> **EXERCISE AIM**: Write out every line of the following data verbatim, preserving the original order.

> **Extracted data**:

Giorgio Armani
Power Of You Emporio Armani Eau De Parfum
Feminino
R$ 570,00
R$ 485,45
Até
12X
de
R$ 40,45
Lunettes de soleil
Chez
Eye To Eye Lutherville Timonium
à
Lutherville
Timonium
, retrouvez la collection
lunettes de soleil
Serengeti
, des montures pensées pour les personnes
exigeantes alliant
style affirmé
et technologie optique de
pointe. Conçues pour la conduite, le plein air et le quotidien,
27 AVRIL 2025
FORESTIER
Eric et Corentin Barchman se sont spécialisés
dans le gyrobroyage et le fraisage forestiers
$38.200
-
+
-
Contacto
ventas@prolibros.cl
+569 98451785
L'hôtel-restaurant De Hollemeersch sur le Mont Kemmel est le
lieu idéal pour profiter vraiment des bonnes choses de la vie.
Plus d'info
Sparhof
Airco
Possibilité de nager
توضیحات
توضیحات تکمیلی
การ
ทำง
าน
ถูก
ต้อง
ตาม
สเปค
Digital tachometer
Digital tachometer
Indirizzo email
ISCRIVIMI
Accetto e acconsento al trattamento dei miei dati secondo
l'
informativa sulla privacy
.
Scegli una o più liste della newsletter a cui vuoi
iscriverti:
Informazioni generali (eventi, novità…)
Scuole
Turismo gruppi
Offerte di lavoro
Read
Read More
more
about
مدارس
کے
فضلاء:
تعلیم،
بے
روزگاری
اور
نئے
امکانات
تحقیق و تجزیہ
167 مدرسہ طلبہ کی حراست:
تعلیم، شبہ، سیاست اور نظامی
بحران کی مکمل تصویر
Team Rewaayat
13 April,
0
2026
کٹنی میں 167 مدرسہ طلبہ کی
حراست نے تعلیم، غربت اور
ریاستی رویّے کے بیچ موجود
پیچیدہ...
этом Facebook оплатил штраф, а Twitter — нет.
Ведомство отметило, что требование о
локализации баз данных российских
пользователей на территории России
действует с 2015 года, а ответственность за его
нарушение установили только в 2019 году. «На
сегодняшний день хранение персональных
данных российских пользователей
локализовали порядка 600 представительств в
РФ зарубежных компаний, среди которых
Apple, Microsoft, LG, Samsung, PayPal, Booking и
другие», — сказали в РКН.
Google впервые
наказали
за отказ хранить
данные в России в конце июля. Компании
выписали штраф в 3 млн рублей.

> **TASK RESPONSE**:
Giorgio Armani
Power Of You Emporio Armani Eau De Parfum
Feminino
R$ 570,00
R$ 485,45
Até
12X
de
R$ 40,45
Lunettes de soleil
Chez
Eye To Eye Lutherville Timonium
à
Lutherville
Timonium
, retrouvez la collection
lunettes de soleil
Serengeti
, des montures pensées pour les personnes
exigeantes alliant
style affirmé
et technologie optique de
pointe. Conçues pour la conduite, le plein air et le quotidien,
27 AVRIL 2025
FORESTIER
Eric et Corentin Barchman se sont spécialisés
dans le gyrobroyage et le fraisage forestiers
$38.200
-
+
-
Contacto
ventas@prolibros.cl
+569 98451785
L'hôtel-restaurant De Hollemeersch sur le Mont Kemmel est le
lieu idéal pour profiter vraiment des bonnes choses de la vie.
Plus d'info
Sparhof
Airco
Possibilité de nager
توضیحات
توضیحات تکمیلی
การ
ทำง
าน
ถูก
ต้อง
ตาม
สเปค
Digital tachometer
Digital tachometer
Indirizzo email
ISCRIVIMI
Accetto e acconsento al trattamento dei miei dati secondo
l'
informativa sulla privacy
.
Scegli una o più liste della newsletter a cui vuoi
iscriverti:
Informazioni generali (eventi, novità…)
Scuole
Turismo gruppi
Offerte di lavoro
Read
Read More
more
about
مدارس
کے
فضلاء:
تعلیم،
بے
روزگاری
اور
نئے
امکانات
تحقیق و تجزیہ
167 مدرسہ طلبہ کی حراست:
تعلیم، شبہ، سیاست اور نظامی
بحران کی مکمل تصویر
Team Rewaayat
13 April,
0
2026
کٹنی میں 167 مدرسہ طلبہ کی
حراست نے تعلیم، غربت اور
ریاستی رویّے کے بیچ موجود
پیچیدہ...
этом Facebook оплатил штраф, а Twitter — нет.
Ведомство отметило, что требование о
локализации баз данных российских
пользователей на территории России
действует с 2015 года, а ответственность за его
нарушение установили только в 2019 году. «На
сегодняшний день хранение персональных
данных российских пользователей
локализовали порядка 600 представительств в
РФ зарубежных компаний, среди которых
Apple, Microsoft, LG, Samsung, PayPal, Booking и
другие», — сказали в РКН.
Google впервые
наказали
за отказ хранить
данные в России в конце июля. Компании
выписали штраф в 3 млн рублей.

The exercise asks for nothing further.